- Records for this task:
BEGIN

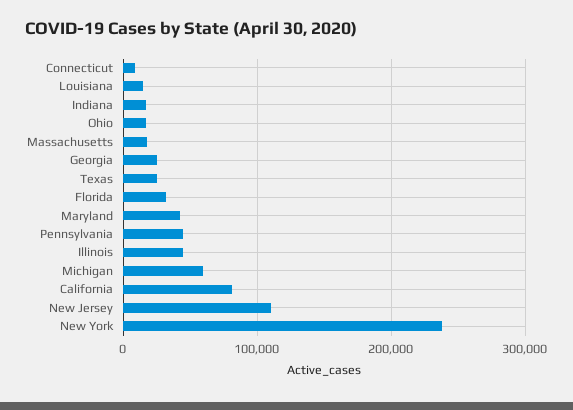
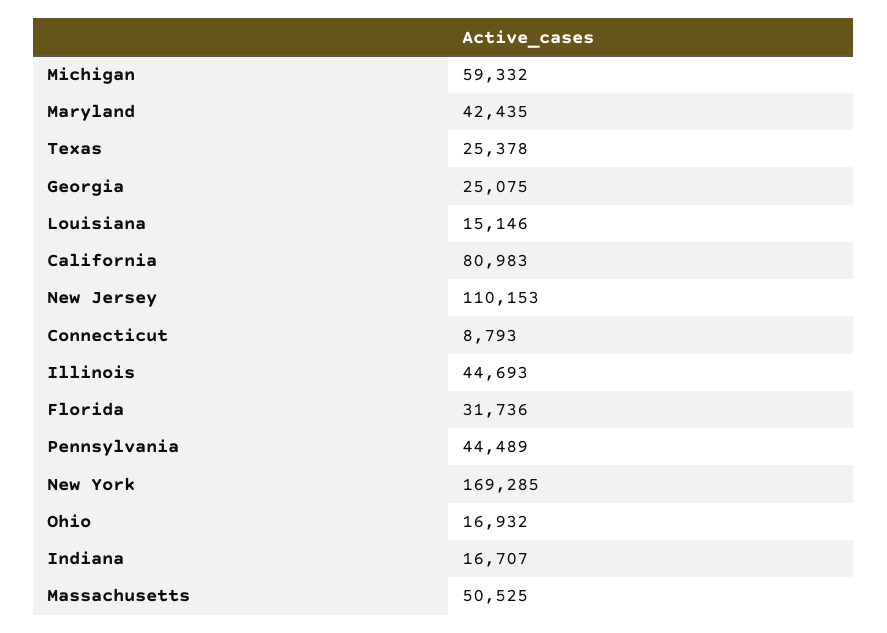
  {
    "Connecticut": 8793,
    "Louisiana": 15146,
    "Indiana": 16707,
    "Ohio": 16932,
-   "Massachusetts": 20000,
+   "Massachusetts": 50525,
    "Georgia": 25075,
    "Texas": 25378,
    "Florida": 31736,
    "Maryland": 42435,
    "Pennsylvania": 44489,
    "Illinois": 44693,
    "Michigan": 59332,
    "California": 80983,
    "New Jersey": 110153,
-   "New York": 240000
+   "New York": 169285
  }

END

When a line in the listing has the word "Massachusetts", return that line.

-   "Massachusetts": 20000,
+   "Massachusetts": 50525,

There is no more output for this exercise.